In an unprecedented show of hospitality and airlift camaraderie, the RAF offered its own C-130 facilities, airspace and ground support to the 37th AS with just 11 days notice.
The 86th Contingency Response Group deployed with the 37th AS to train both CRG personnel and aircrew members on NVG engine-running on-load and off-load operations, a key facet of the C-130 mission in austere and combat environments.
The aircrew had the added experience of having RAF aircrew on their aircraft for an uncommon cross-talk experience, learning how the Brits fly their Herks in a tactical environment.
The cross-talk culminated in an eight-ship inter-fly consisting of three U.S. Air Force C-130Es, two Royal Air Force, C-130Ks and three Royal Air Force C-130Js aircraft. The flight included a high-altitude crossing to the North Sea followed by a low-level route flown between 300 and 500 feet above ground level, transiting through the U.K. to a drop zone on an abandoned airfield.

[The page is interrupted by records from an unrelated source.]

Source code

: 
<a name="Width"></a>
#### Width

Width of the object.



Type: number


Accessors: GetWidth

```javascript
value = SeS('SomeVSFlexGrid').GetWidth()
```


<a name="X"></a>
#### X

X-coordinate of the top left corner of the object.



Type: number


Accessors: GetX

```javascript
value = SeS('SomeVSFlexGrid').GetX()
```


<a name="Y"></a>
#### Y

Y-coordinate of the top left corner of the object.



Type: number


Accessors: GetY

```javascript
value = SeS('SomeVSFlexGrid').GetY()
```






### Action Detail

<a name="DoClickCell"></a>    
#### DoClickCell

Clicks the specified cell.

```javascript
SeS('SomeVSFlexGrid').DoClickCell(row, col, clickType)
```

“This is quite possibly the first inter-fly in the world consisting of these three models of the C-130, from the venerable E-model to the brand new J-model,” said Maj. Paul Howard, 37th AS, mission commander for the . The success of this inter-fly typifies the strength and cooperation of the U.S./U.K. relationship. It doesn’t get much better than this.”
RAF Lyneham is a modern facility situated an hours’ train ride outside London and home to the RAF’s Hercules operations.
“A training deployment like this requires considerable host-nation interfacing and coordination and usually takes up to at least six weeks time to finalize,” said Capt. Jeff Menasco, 37th AS, deployed commander. “So, being able to turn on something this big in such a short amount of time is an outstanding testament to the strength of our relationship with the RAF and the British people. Without their cooperation, this wouldn’t have happened.”
Even with the support of the RAF, the Ramstein team still faced the challenge of moving four aircraft, a 100 members and associated support equipment from five different squadrons to an unfamiliar location.
To accomplish this task, the 37th AS teamed up with the 86th Air Maintenance Squadron, responsible for keeping Ramstein’s 40-plus year old C-130E fleet in the air. Despite the age of the fleet and the difficulty of maintaining aircraft away from home station, the 86th AMXS accomplished an incredible sortie rate; 76 of 77 planned sorties flew in the first two weeks with 95 percent of planned training completed.
“This is the equivalent of winning the Tour de France seven times in a row, it’s the best mission capable rate I’ve ever seen” said Captain Menasco. “Our maintenance team worked 12-hour shifts six days a week making the impossible a reality.”